> PROBLEM STATEMENT:
Taking the line that contains "What is the" and continuing through the line that contains "True or false: Pett", lay out those lines of the items below as a JSON list of strings, one string per line, with blank lines dropped. Leave the pictures out of the list.

> INPUT DATA:

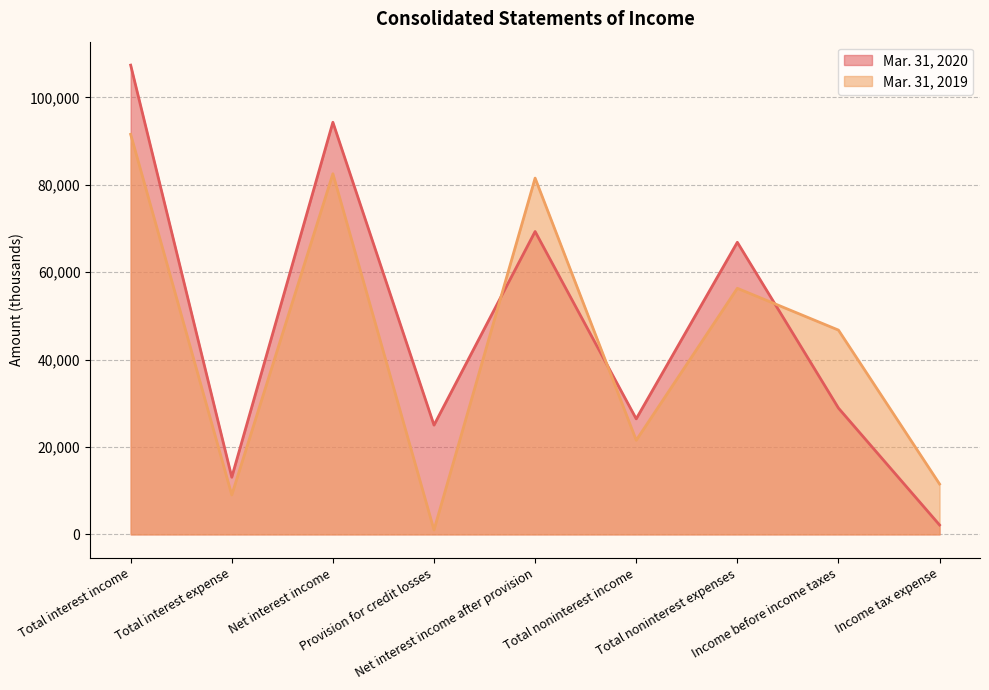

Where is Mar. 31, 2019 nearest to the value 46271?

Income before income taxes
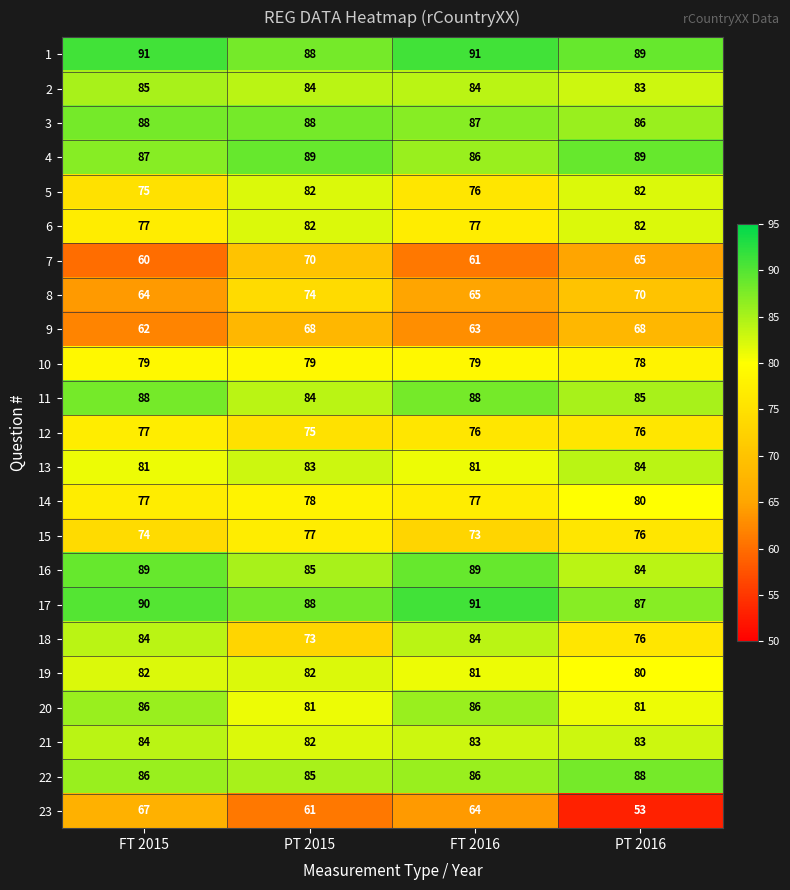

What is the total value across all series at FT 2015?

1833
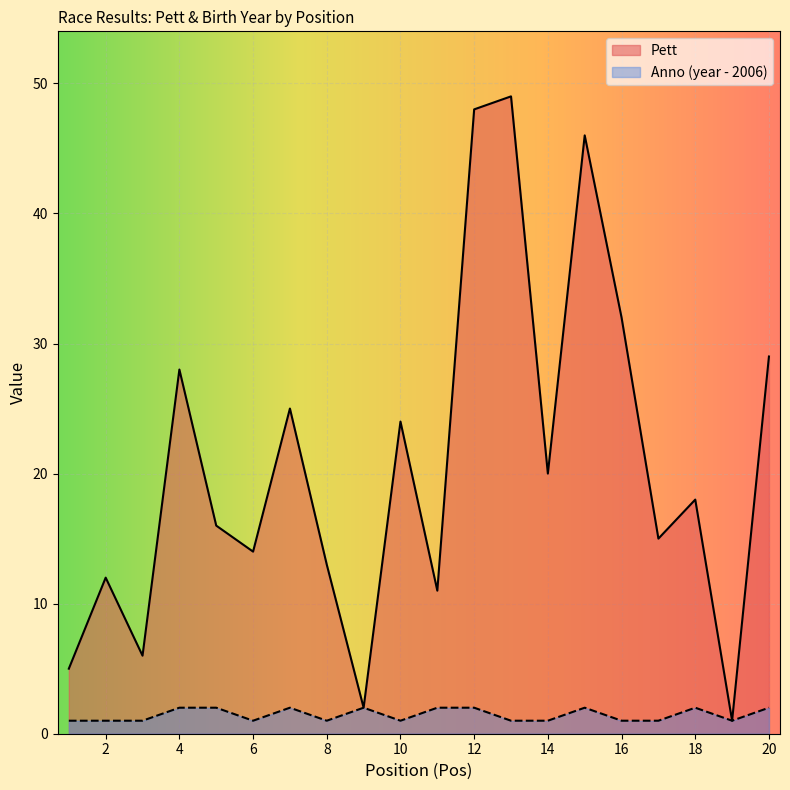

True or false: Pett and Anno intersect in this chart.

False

==

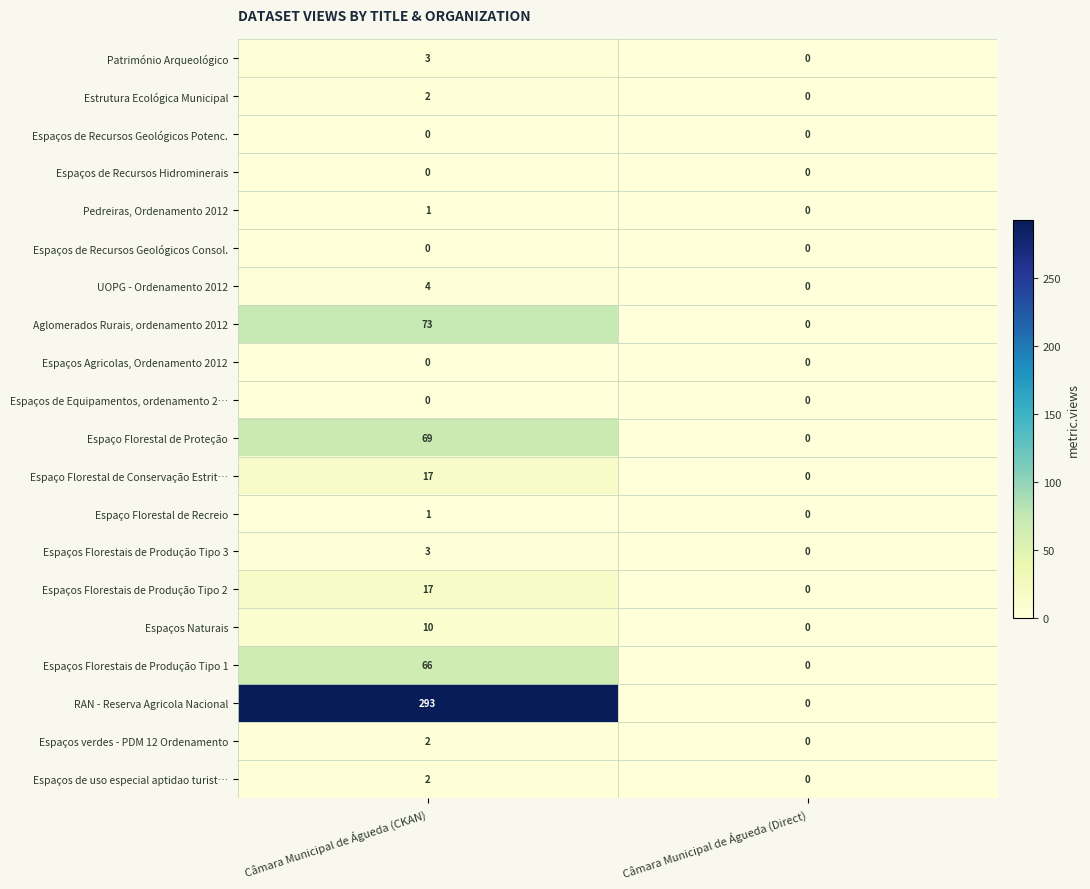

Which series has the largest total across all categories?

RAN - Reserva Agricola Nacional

> WRITTEN REPLY:
[
  "What is the total value across all series at FT 2015?",
  "1833",
  "True or false: Pett and Anno intersect in this chart."
]